Start of RECORDED INFORMATION
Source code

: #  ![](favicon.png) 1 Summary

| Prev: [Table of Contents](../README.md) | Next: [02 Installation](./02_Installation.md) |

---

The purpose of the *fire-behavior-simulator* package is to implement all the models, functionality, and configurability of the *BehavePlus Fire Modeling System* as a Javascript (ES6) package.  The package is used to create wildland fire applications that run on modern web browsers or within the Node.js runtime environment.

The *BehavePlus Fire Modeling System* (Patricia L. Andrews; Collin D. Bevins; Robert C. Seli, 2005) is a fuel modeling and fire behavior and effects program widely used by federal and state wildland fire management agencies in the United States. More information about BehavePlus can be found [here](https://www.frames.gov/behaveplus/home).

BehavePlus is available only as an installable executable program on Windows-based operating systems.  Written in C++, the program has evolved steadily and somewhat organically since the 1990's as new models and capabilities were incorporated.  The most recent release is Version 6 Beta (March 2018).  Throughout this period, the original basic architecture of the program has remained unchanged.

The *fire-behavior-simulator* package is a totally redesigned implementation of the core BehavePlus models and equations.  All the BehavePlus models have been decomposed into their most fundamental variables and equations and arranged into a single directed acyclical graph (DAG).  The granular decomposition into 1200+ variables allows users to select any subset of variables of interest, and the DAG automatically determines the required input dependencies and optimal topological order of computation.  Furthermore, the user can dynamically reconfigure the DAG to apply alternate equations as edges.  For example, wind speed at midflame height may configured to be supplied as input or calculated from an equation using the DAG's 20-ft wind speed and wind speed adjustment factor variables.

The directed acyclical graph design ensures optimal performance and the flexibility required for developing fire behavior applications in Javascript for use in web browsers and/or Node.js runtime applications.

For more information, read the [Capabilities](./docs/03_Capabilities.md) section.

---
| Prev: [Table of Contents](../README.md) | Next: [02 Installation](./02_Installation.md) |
End of RECORDED INFORMATION
The lines from the start of the entries above through the line containing "The purpose of" are the ones to return, please; copy them exactly and include both ends.

Source code

: #  ![](favicon.png) 1 Summary

| Prev: [Table of Contents](../README.md) | Next: [02 Installation](./02_Installation.md) |

---

The purpose of the *fire-behavior-simulator* package is to implement all the models, functionality, and configurability of the *BehavePlus Fire Modeling System* as a Javascript (ES6) package.  The package is used to create wildland fire applications that run on modern web browsers or within the Node.js runtime environment.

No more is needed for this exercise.